Not all of them go on to develop dementia.

In a study published Thursday in the journal Neuron, researchers said they've found strong evidence to suggest two strains of the human herpes virus may contribute to the disease.

Researchers believe that the results of this study could help pave way for better treatment options for the disease. Joel Dudley, one of the authors and an associate professor of genetics and genomic sciences at the Icahn School of Medicine at Mt.
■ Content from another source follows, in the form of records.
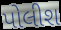
પોલીશ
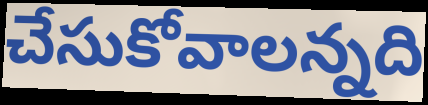
చేసుకోవాలన్నది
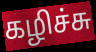
கழிச்சு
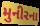
મુનીરના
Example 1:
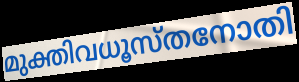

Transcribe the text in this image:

മുക്തിവധൂസ്തനോതി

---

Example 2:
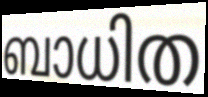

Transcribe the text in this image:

ബാധിത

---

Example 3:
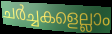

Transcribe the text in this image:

ചർച്ചകളെല്ലാം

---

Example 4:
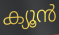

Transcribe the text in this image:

ക്യൂൻ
Sinai, said this was "gas to the flame" of what we already knew about the viral connection with Alzheimer's disease.

Millions of people around the world are affected by Alzheimer's disease, but the disease remains to be a mysterious one.
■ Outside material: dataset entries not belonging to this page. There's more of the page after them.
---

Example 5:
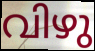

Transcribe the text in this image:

വിഴു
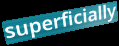
superficially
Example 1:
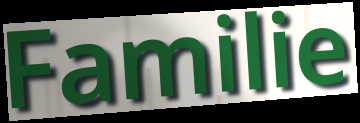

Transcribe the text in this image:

Familie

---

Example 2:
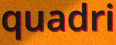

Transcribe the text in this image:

quadri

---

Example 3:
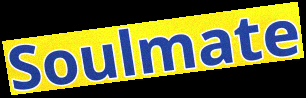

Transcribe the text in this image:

Soulmate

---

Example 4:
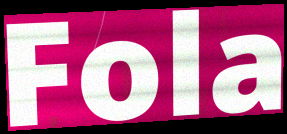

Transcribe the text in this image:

Fola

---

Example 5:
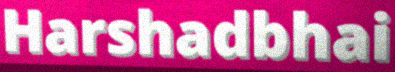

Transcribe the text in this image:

Harshadbhai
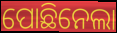
ପୋଛିନେଲା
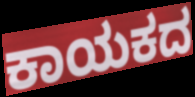
ಕಾಯಕದ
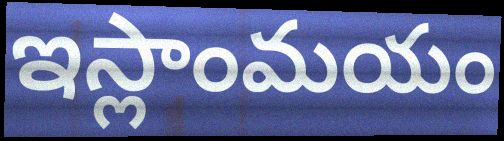
ఇస్లాంమయం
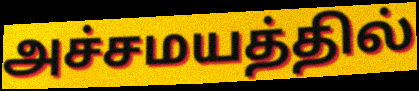
அச்சமயத்தில்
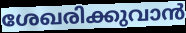
ശേഖരിക്കുവാൻ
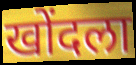
खोंदला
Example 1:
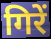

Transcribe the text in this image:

गिरें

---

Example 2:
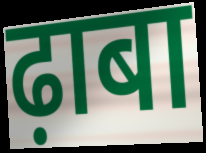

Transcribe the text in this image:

ढ़ाबा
"In the Alzheimer brain what are the microbes that matter, what are the microbes that trigger the plaque?"

"I don't think we can answer whether herpes viruses are a primary cause of Alzheimer's disease". Neuroscientist Keith Fargo of the Alzheimer's Association, not involved in the research, tells Rosenbaum that a lot of genetic factors are also at play in the disease, and it will take more studies to untangle how immune reactions, genetics and other factors play into its progression.

Readhead says around 90 percent of children in the US and the United Kingdom are exposed to these viruses in the first few years of life.The findings don't prove the viruses cause Alzheimer's, nor do they suggest it's contagious. To evaluate the robustness of their findings, the team incorporated a further 800 RNA sequencing samples collected by the Mayo Clinic and Rush Alzheimer's Disease Center, observing a persistent increase of HHV-6A and HHV-7 abundance in samples from individuals with Alzheimer's, thus replicating their main findings in two additional, independent, geographically dispersed cohorts.

Another possibility is that the two theories are both at work.

"The new study gives the results of a large-scale analysis of data from the post-mortem brain samples of Alzheimer's patients and "control" patients with normal brain function".

The study is by no means conclusive evidence that the viruses cause Alzheimer's. The findings could change how scientists look for ways to treat or prevent Alzheimer's.

Readhead said that there is a need for more research to determine the extent to which the viruses are involved in causing the disease. HSV-1 for example - one that causes cold sores - has been studied in neurodegenerative diseases. Rather, the findings show viral DNA sequences and activation of biological networks - the interrelated systems of DNA, RNA, proteins and metabolites - may interact with molecular, genetic and clinical aspects of Alzheimer's.

To their surprise, they found many interactions, suggesting that these viruses can switch on or odd the genes related to Alzheimer's.

"All these Alzheimer's brains in these separate, major brain banks have previously unsuspected substantial populations of herpesvirus genomes and that deserves an explanation wherever it falls in the pathogenesis", Gandy said.